Em um de meus esporádicos passeios ao nascer do sol, certa vez – e a única por assim dizer – deparei-me com uma figura de aparência completamente comum. Um homem comum vestindo roupas comuns, mas em uma atitude nada comum para estes tempos de hoje naquele parque: um cavalete virado para o lado contrário ao do lago e uma tela com umas manchas de tinta, e ao lado havia uma banquetinha com um conjunto de pincéis de tamanhos variados. Paramos a seu lado e ficamos a observá-lo, eu, minha curiosidade e minha crítica de ignorante. Numa entonação muito calma sem se virar me indagou se eu já era capaz de antever o que seria pintado naquela tela:
– Obviamente não será o lago e seus pássaros!
– Por que não? Posso querer por à prova minha memória fotográfica. E se eu quiser pintar o momento que vi antes de o sol começar a ofuscar o que eu não posso ver agora?
– Não tinha pensado nisso. Sabe que conheço uma canção que diz que “O problema com o classicista é que ele olha uma árvore, é tudo o que vê, ele pinta a árvore. O problema com o classicista é que ele olha para o céu, ele não pergunta por que, ele só pinta o céu. O problema com o impressionista é que ele olha para um tronco, não sabe quem ele é parado olhando para este o tronco...” e por aí vai.
– Uma visão um pouco simplista, me parece até opinião de algum artista contemporâneo, talvez alguém que desenhasse latas de sopa – um tom irônico em sua voz denunciava que sabia de quem eu estava falando.
– Que por sinal continuam com o mesmo desenho há uns 50 anos.
– Talvez estas coisas façam sentido para alguém, mas para mim não fazem.

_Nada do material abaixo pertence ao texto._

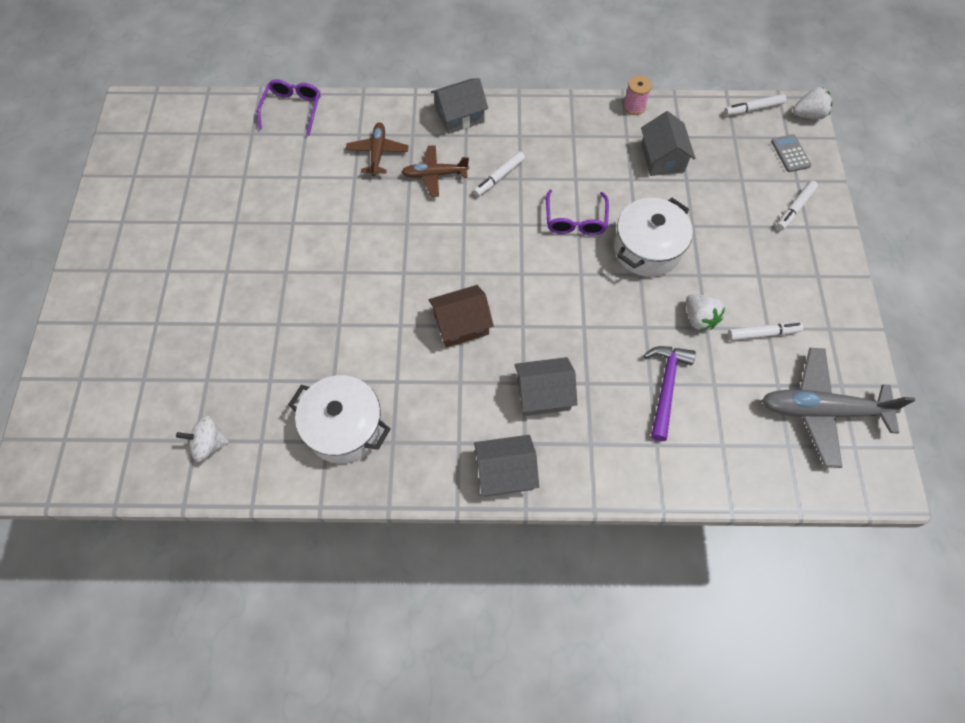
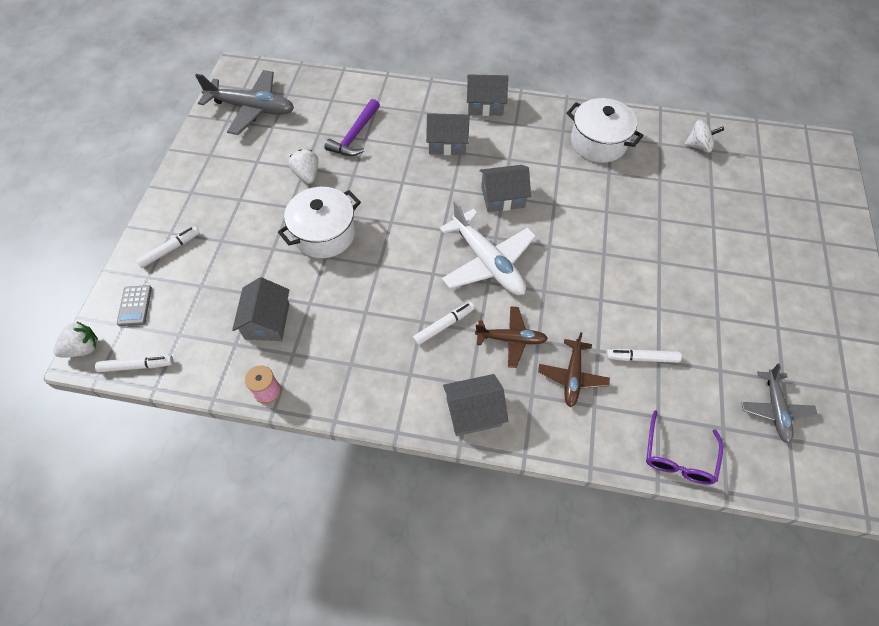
camera: 170 degrees left, 5 degrees down
(204, 152) = (775, 409): none -> grey plane
(461, 324) = (503, 197): brown house -> grey house
(467, 244) = (487, 262): none -> white plane
(575, 220) = (380, 269): purple glasses -> none
(762, 333) = (263, 158): white marker -> white marker (642, 358)
(808, 115) = (83, 348): white strawberry -> white strawberry turned 150 degrees clockwise

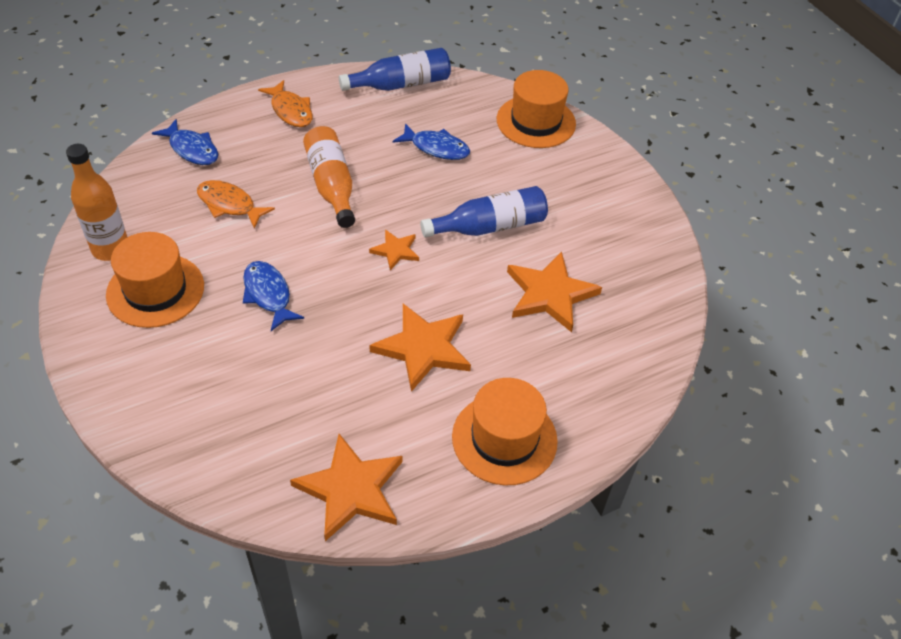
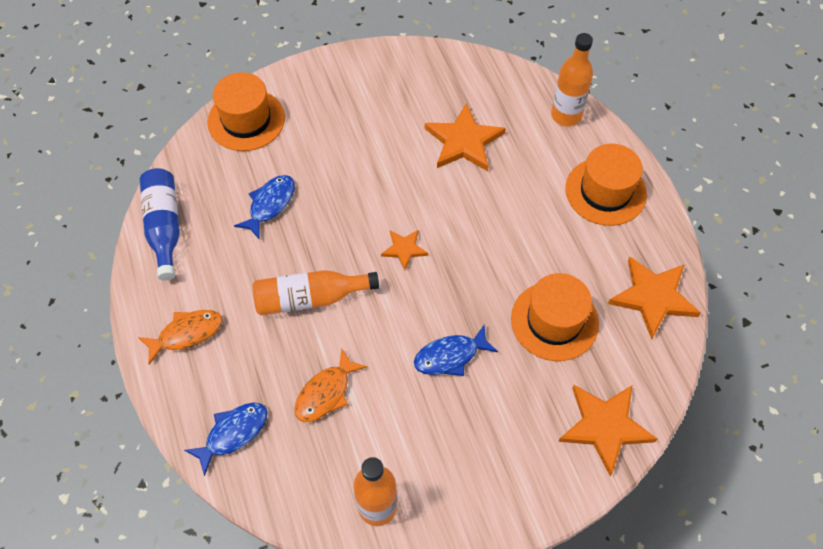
camera: 80 degrees left, 10 degrees up
(155, 290) = (438, 458): orange hat -> orange hat (554, 321)
(423, 348) = (517, 237): orange star -> orange star (605, 426)
(489, 226) = (381, 174): blue bottle -> none
(616, 395) = (566, 115): none -> orange bottle

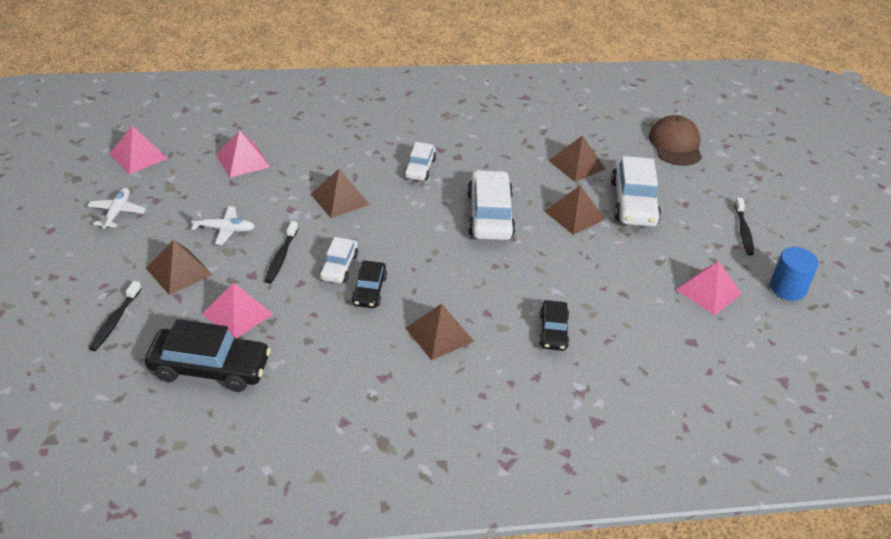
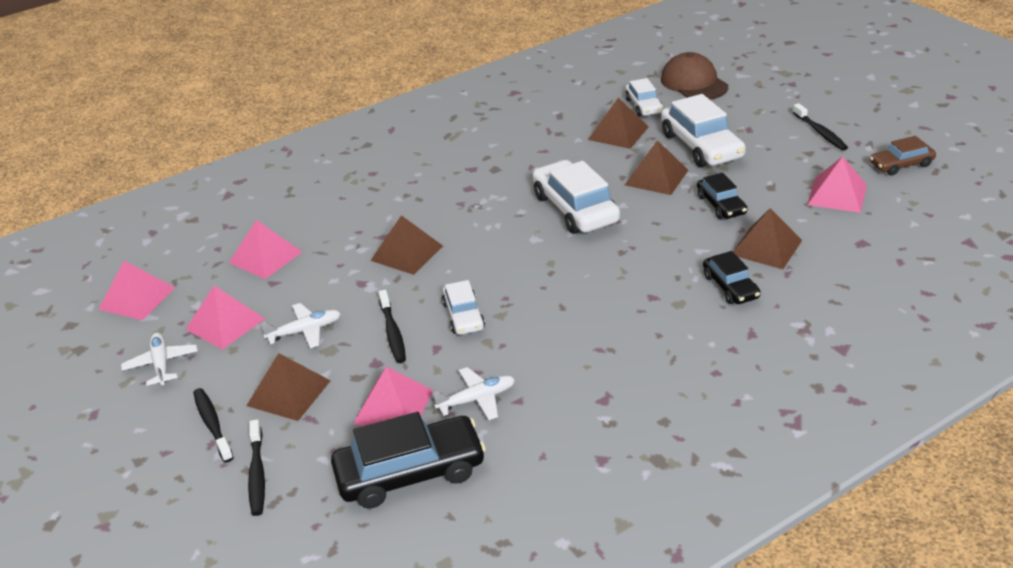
camera: 20 degrees left, 5 degrees down
(115, 272) = (212, 424): none -> black toothbrush
(178, 200) = (225, 323): none -> pink pyramid
(296, 335) = (477, 399): none -> white plane
(369, 290) = (516, 325): black car -> black car (721, 205)
(419, 168) = (465, 193): white car -> white car (643, 106)
(439, 334) = (623, 336): brown pyramid -> brown pyramid (766, 247)
(787, 288) = (901, 165): blue cylinder -> brown car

E durante este curto diálogo continuou com suas pinceladas que nada pareciam. Permaneci ali parado apenas olhando, cético e indiferente a qualquer possível resultado do que quer que fosse ser revelado por aqueles gestos que guiavam cuidadosamente cada um dos pincéis que ia trocando e misturando cores em suas pontas.
– E o senhor? Pretende ficar aí parado me vendo pintar?

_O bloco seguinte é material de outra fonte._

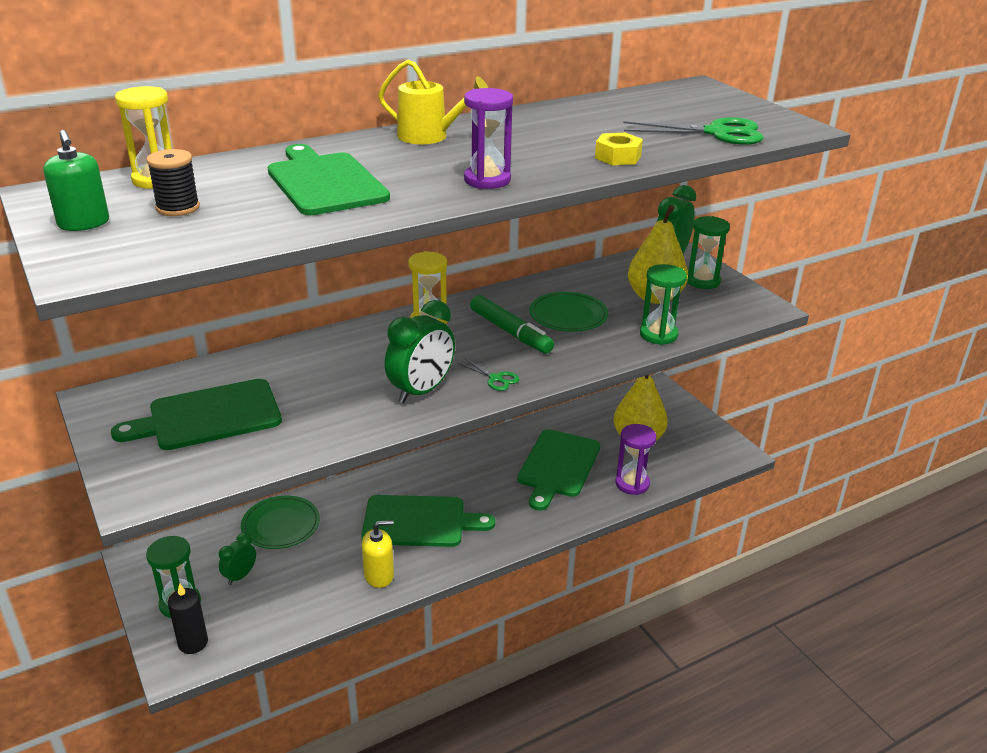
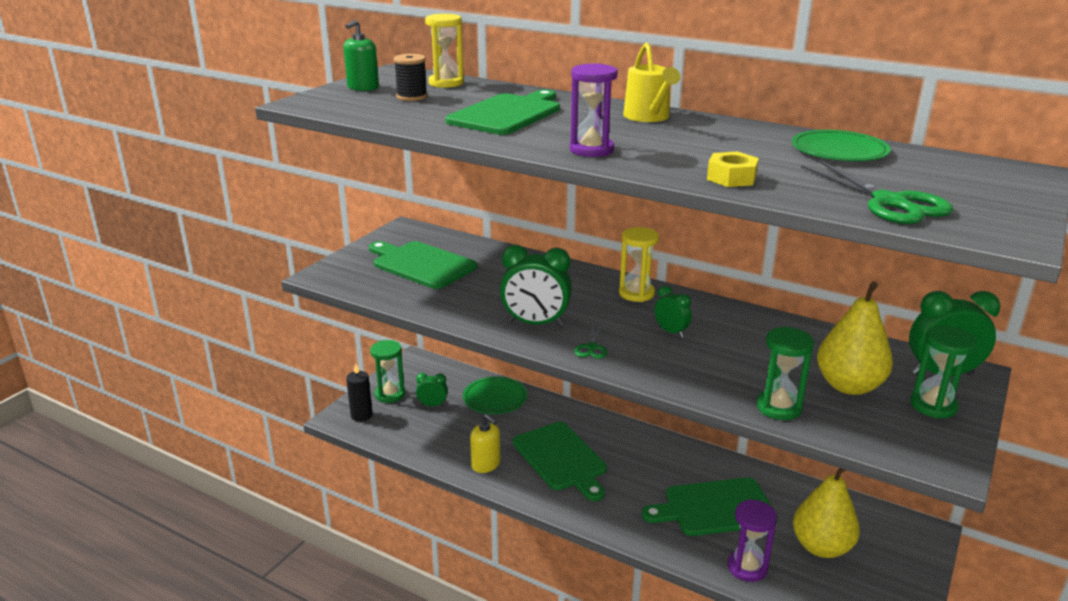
camera: 60 degrees right, 5 degrees down
(510, 332) = (671, 332): green marker -> green clock
(568, 315) = (740, 350): green plate -> green plate (839, 150)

– Ainda não me decidi, se o senhor me permitir posso ficar, mas se preferir posso ir embora.
– Não, não me entenda mal. Apenas uma pergunta, sabe... dessas que a gente usa só pra continuar com a conversa. Porque o senhor não fica do lado detrás da tela, assim podemos conversar nos olhando, olhos nos olhos.
– Como quiser... mas... o senhor não vai me incluir em sua pintura, vai?

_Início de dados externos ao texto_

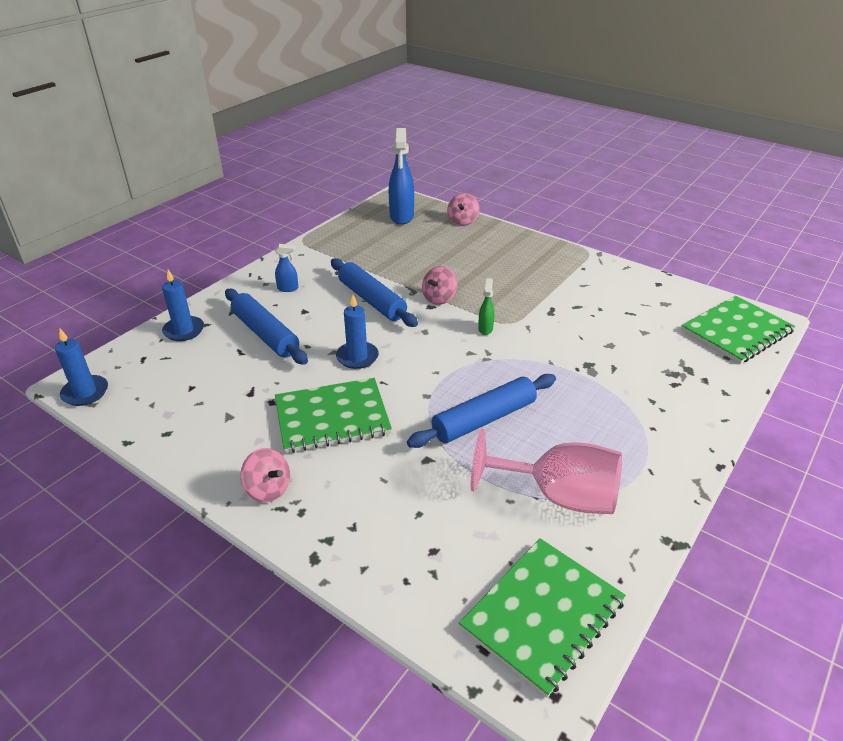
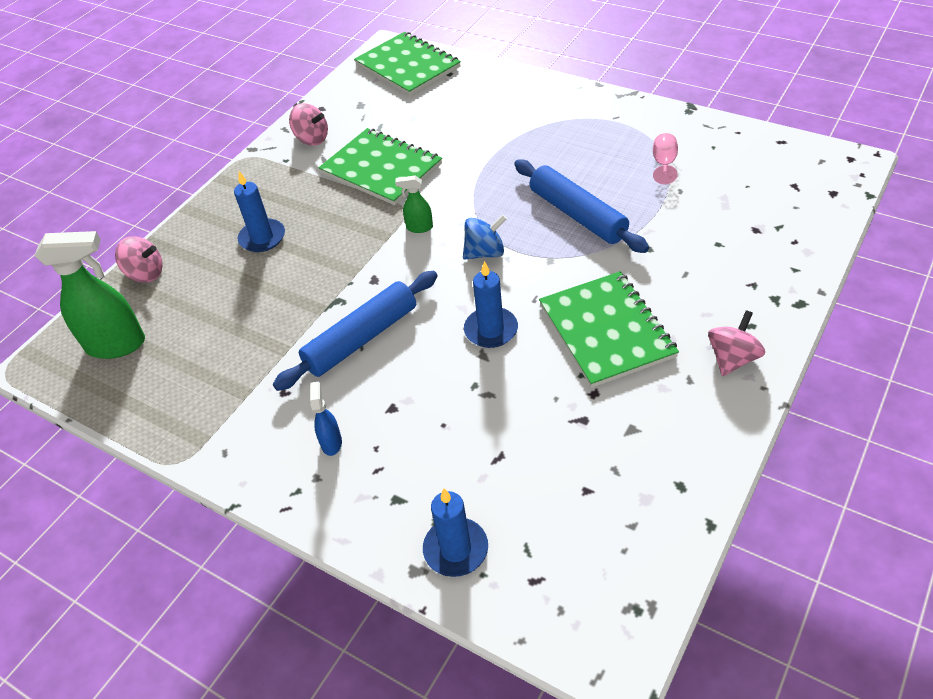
camera: 90 degrees left, 10 degrees up
(85, 392) = (630, 627): blue candle -> blue candle (262, 238)
(265, 334) = (453, 439): blue rolling pin -> none
(401, 217) = (117, 345): blue spray bottle -> green spray bottle
(439, 298) = (355, 273): pink spinning top -> pink spinning top (312, 139)
(446, 360) = (485, 253): none -> blue spinning top
(543, 615) = (789, 166): green notebook -> green notebook (381, 169)
(558, 496) = (664, 164): pink goblet -> pink goblet, size x0.43

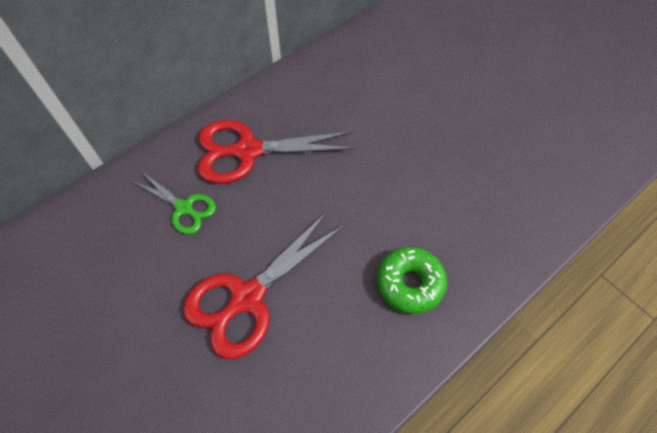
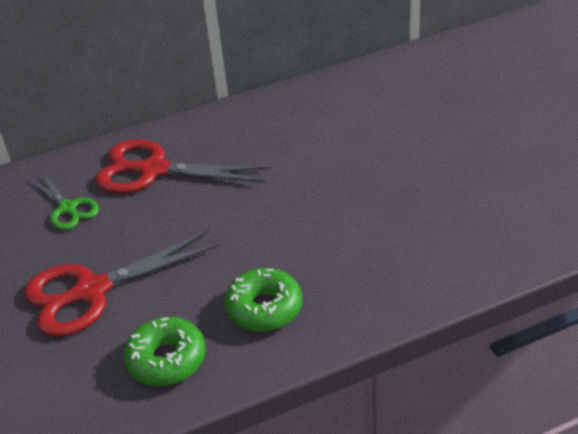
camera: 20 degrees right, 20 degrees down
(348, 358) = (166, 359): none -> green donut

– Não, detesto pintar pessoas – e soltou uma gargalhada enorme.
– De que o senhor riu?
– Sabe que uma de minhas filhas me pediu que pintasse um retrato dela, que fizesse uma cópia de uma fotografia preto e branco de quando ela era bebê, mas que eu reproduzisse as cores como eram. A menina não gostou muito...
– Por qual motivo?
– Ela disse que o rosto dela havia ficado todo torto. Fato é que pra eu imaginar ou lembrar, seja lá o que for, das cores como eram tive que pintar metade como era e metade como é. Foi a maneira que encontrei de me expressar, por fim ficou um retrato de meia menina e meia mulher, por isso ela entendeu que tivesse ficado torto, mas na realidade eu não me lembrava mais de como era a cor de seu cabelo, a inocência de seu olhar foi se diluindo junto à tinta, as proporções se perdendo como se durante o tempo que eu levei pra pintar um lado do rosto fosse proporcional ao tempo que passara em sua vida até o momento que pintei o outro lado do rosto. Um pouco confuso, assim como o resultado. Ela jogou fora, o senhor acredita? – e mais outra gargalhada, com se fosse uma coisa completamente normal jogar uma pintura fora.
– Mas como assim, jogou fora?
– E com requintes de crueldade, blasfemou e rasgou a tela!
– E o senhor não se manifestou, não reclamou?
– E por que deveria? O quadro era dela.